Mice placed in the chamber are put through a series of image-focused tests related to memory, learning and behaviour. The tests are easily translated into use with human patients as well, which increases the transfer of knowledge from preclinical studies to the clinic.
Even though Saksida and Bussey come from different education backgrounds, they have both always been interested in the basic, fundamental questions about how the brain works.
Saksida completed her undergraduate education in psychology at Western University before moving into work-related computer modelling and intelligent robotics. She eventually decided to leave the robots aside to focus on computation modelling of the brain, which brought her back to cognitive neuroscience.
Bussey’s path has been even less direct. After completing an undergraduate degree in chemistry, he worked as a professional musician for a number of years before deciding to go back to school to earn a degree in psychology. He put the touring life to rest once he discovered how much he enjoyed his work in biopsychology.
It is these diverse yet compatible skill sets that brought them together to create such a revolutionary technique, which they are using to learn more about cognitive impairment – something that can be just as troublesome for patients as other symptoms, and can occur even earlier.
“In Huntington’s, for example, you immediately think of issues with movement.

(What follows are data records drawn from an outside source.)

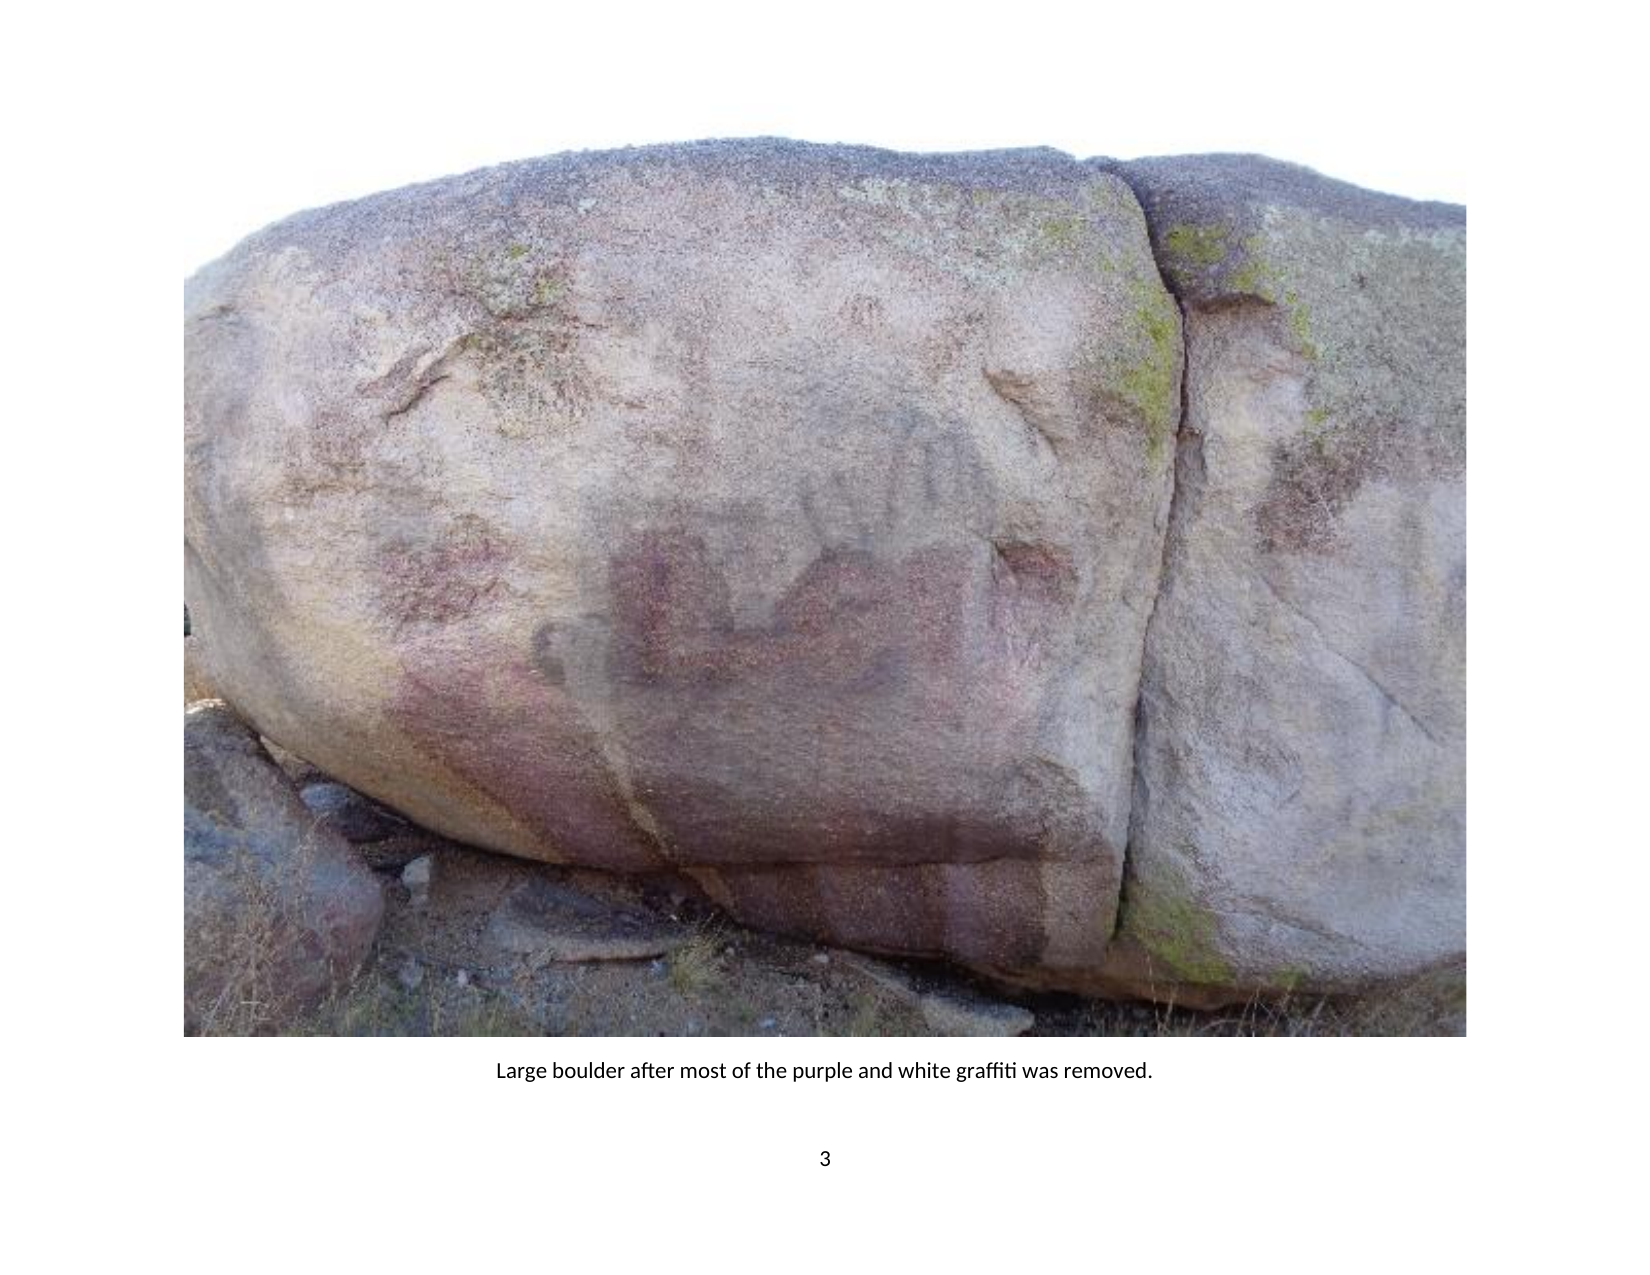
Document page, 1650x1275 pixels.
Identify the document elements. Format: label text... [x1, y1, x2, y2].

text Large boulder after most of the purple and white graffiti was removed. [75, 1056, 1575, 1084]
picture [183, 75, 1467, 1037]
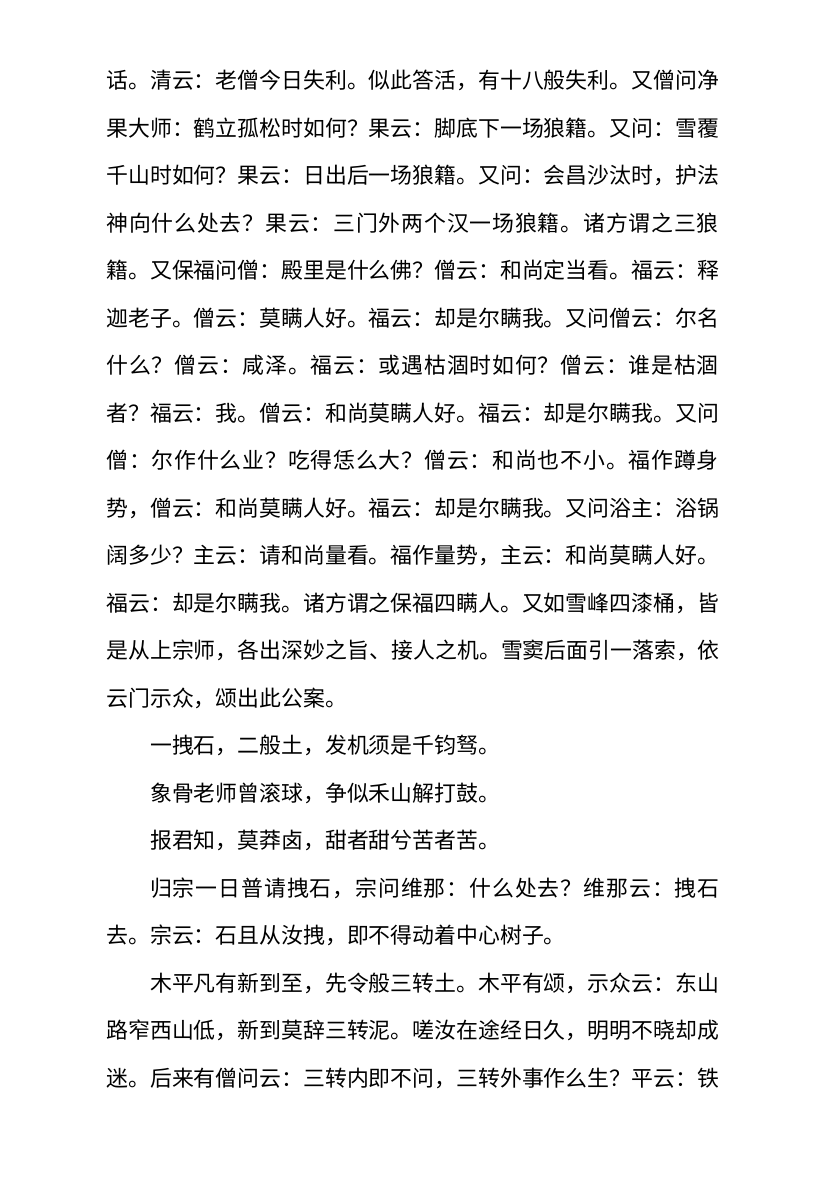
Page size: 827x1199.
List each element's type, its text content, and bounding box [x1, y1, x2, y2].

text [106, 63, 721, 712]
text 一拽石，二般土，发机须是千钧驽。 [106, 728, 721, 760]
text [106, 966, 721, 1092]
text 归宗一日普请拽石，宗问维那：什么处去？维那云：拽石去。宗云：石且从汝拽，即不得动着中心树子。 [106, 871, 721, 950]
text 象骨老师曾滚球，争似禾山解打鼓。 [106, 776, 721, 807]
text 报君知，莫莽卤，甜者甜兮苦者苦。 [106, 823, 721, 855]
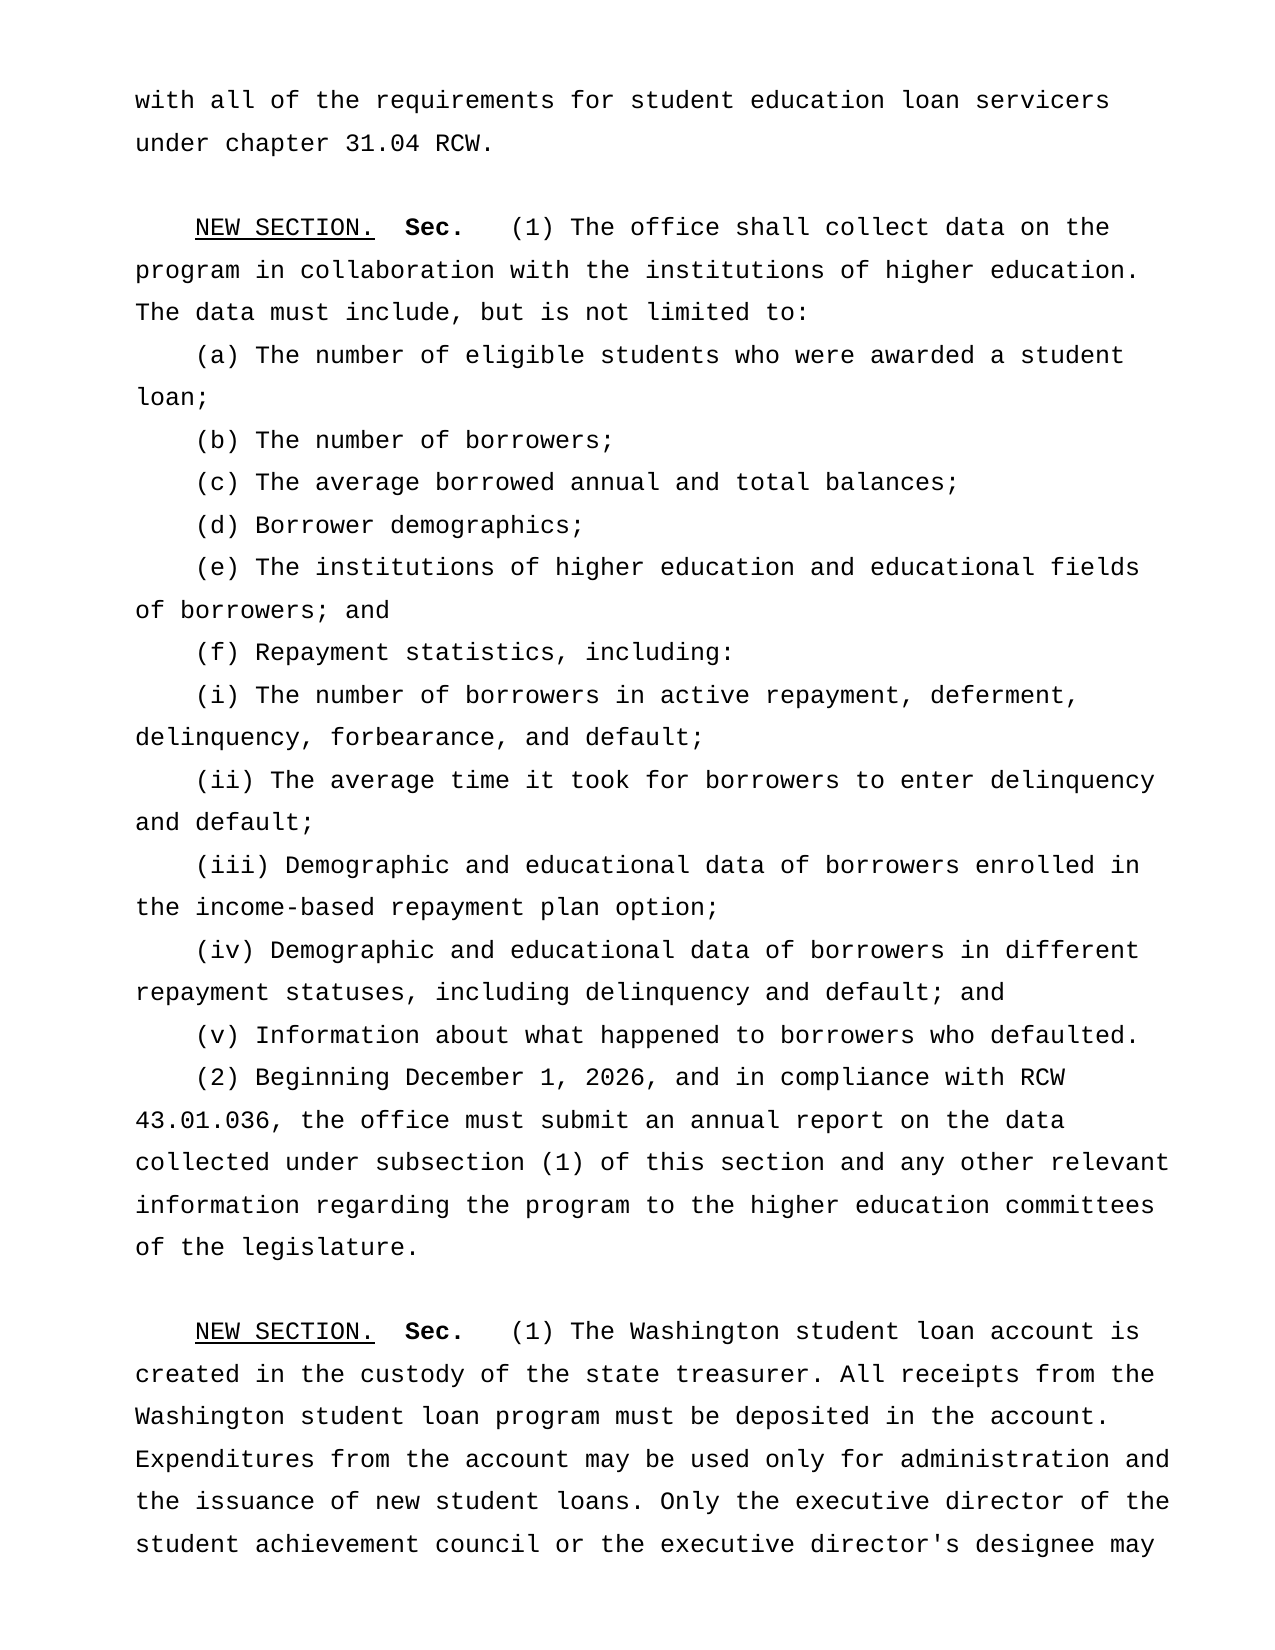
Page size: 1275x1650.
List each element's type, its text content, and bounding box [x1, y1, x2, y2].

text (iii) Demographic and educational data of borrowers enrolled in the income-based repayment plan option; [135, 839, 1170, 924]
text (ii) The average time it took for borrowers to enter delinquency and default; [135, 754, 1170, 839]
text (a) The number of eligible students who were awarded a student loan; [135, 329, 1170, 414]
text (iv) Demographic and educational data of borrowers in different repayment statuses, including delinquency and default; and [135, 924, 1170, 1009]
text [135, 75, 1170, 160]
text (c) The average borrowed annual and total balances; [135, 457, 1170, 499]
text (e) The institutions of higher education and educational fields of borrowers; and [135, 542, 1170, 627]
text (i) The number of borrowers in active repayment, deferment, delinquency, forbearance, and default; [135, 669, 1170, 754]
text (v) Information about what happened to borrowers who defaulted. [135, 1009, 1170, 1052]
text (2) Beginning December 1, 2026, and in compliance with RCW 43.01.036, the office must submit an annual report on the data collected under subsection (1) of this section and any other relevant information regarding the program to the higher education committees of the legislature. [135, 1052, 1170, 1264]
text (d) Borrower demographics; [135, 499, 1170, 542]
text NEW SECTION. Sec. (1) The office shall collect data on the program in collaboration with the institutions of higher education. The data must include, but is not limited to: [135, 202, 1170, 329]
text (f) Repayment statistics, including: [135, 627, 1170, 669]
text (b) The number of borrowers; [135, 414, 1170, 457]
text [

Because the movement symptoms tend to dominate, the cognitive symptoms of neurodegenerative and psychiatric diseases are often left untreated,” Bussey said. “The earlier we can pick up on these cognitive deficits, the better position we are in for treatment.”
“It’s not even about coming up with new treatments – it’s about being able to pick up impairments at the earliest stage possible,” Saksida added.
Since joining Schulich Medicine & Dentistry in early 2016, the husband-andwife team has thoroughly enjoyed their time building their new lab and beginning collaborative projects with other researchers at the School. They are looking forward to what they will accomplish in the years to come at their new home.
“We have received such a warm welcome from all of Western, and we have had a lot of fun in the last year and a half getting things started,” Saksida said. “We are really excited to be here and to be able to collaborate with other like-minded individuals who enjoy the mysteries of science, just like we do.”